[updated at the bottom]James J. Kilpatrick passed away yesterday at the age of 89.
In his prime, and in his top notch writing, he was one of the best conservative stylists of the late 20th century. He gracefully combined earthiness and erudition to connect with Americans far and wide. When William F. Buckley passed away two years ago, pundits and obituary writers gushed over Buckley’s exquisite style. Kilpatrick’s style was far more potent and probably far more effective.
Kilpatrick’s The Writer’s Art was a fount of excellent ideas on style, and his The Foxes Union is one of the most vivid portrayals of the good life in rural Virginia.
There were plenty of issues on which I vigorously disagreed with him on, and I will make no excuse or defense for his championing of “Massive Resistance” in Virginia in the late 1950s. (The Washington Post obituary notes that he began his journalism career at the Richmond News Leader, where he championed the cause of a black shoeshine boy wrongfully convicted of shooting a policeman. Kilpatrick’s efforts led to a pardon).
But there were some issues on which he stunned me.
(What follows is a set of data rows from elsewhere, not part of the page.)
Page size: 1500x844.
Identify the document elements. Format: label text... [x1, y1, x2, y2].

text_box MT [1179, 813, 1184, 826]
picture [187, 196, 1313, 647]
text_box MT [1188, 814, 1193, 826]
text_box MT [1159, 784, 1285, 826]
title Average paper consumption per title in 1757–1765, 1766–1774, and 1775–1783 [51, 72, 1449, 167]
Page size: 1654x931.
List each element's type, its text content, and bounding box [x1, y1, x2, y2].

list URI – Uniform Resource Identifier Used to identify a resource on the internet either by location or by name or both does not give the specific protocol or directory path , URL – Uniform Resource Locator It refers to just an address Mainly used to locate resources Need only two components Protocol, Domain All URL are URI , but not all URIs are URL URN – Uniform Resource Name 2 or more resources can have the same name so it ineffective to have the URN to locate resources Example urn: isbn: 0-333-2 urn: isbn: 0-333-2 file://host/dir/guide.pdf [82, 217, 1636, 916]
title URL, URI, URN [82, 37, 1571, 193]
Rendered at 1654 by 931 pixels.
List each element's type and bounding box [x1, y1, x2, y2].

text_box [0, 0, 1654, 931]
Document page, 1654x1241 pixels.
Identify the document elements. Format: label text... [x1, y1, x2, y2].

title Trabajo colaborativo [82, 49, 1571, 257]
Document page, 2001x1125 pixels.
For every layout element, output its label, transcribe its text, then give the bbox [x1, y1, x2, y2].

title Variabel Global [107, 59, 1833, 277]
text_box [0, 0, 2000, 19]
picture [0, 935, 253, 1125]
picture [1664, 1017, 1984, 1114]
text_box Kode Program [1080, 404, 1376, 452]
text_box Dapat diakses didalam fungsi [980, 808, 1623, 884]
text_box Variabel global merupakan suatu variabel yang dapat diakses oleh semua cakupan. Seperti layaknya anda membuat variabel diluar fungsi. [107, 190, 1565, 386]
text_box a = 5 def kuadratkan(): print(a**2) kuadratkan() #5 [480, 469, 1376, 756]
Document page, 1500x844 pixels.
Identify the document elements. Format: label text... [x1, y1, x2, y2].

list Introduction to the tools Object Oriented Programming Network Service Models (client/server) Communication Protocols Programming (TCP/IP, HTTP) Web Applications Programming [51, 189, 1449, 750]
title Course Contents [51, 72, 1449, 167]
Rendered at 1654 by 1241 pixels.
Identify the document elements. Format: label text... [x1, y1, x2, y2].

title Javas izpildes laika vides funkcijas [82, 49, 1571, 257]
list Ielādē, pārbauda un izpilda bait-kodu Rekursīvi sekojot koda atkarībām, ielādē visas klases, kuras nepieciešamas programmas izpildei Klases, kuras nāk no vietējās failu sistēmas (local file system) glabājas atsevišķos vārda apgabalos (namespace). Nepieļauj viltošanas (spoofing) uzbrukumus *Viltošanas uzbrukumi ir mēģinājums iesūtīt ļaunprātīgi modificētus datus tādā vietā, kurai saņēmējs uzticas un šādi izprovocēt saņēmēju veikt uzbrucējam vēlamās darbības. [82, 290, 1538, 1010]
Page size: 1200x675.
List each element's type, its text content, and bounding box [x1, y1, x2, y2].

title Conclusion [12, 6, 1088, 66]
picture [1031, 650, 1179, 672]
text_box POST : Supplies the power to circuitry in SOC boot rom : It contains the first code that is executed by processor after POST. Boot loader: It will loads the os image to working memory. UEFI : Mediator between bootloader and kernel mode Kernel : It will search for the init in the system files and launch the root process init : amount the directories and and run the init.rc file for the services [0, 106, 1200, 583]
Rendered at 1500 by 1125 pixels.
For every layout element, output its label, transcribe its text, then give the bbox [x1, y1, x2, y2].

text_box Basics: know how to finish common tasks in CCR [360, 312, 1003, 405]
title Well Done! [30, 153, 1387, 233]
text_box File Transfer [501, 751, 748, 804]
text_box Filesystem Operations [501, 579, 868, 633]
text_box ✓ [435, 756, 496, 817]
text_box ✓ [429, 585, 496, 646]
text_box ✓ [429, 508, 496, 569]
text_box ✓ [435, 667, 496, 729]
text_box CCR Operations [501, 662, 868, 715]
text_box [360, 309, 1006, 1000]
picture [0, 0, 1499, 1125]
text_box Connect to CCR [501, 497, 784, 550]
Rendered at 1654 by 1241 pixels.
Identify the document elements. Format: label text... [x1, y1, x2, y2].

When I was doing the research for Lost Rights in the early 1990s, Kilpatrick was one of the few conservatives who understood and treasured the Fourth Amendment. He vigorously opposed permitting government to conduct unreasonable, warrantless searches and he recognized how this profoundly changed the relation of State & Citizen. (I think that is a fair characterization of his position – my memory is dusty here). There were other issues on which Kilpatrick avoided the cravenness that too often characterized Washington pundits, both left and right, in recent decades.
UPDATE: LawHobbit* kindly sent me the following link on Kilpatrick’s horrible position on the Second Amendment. Geez, I never expected that he would be so wrongheaded on such a fundamental issue.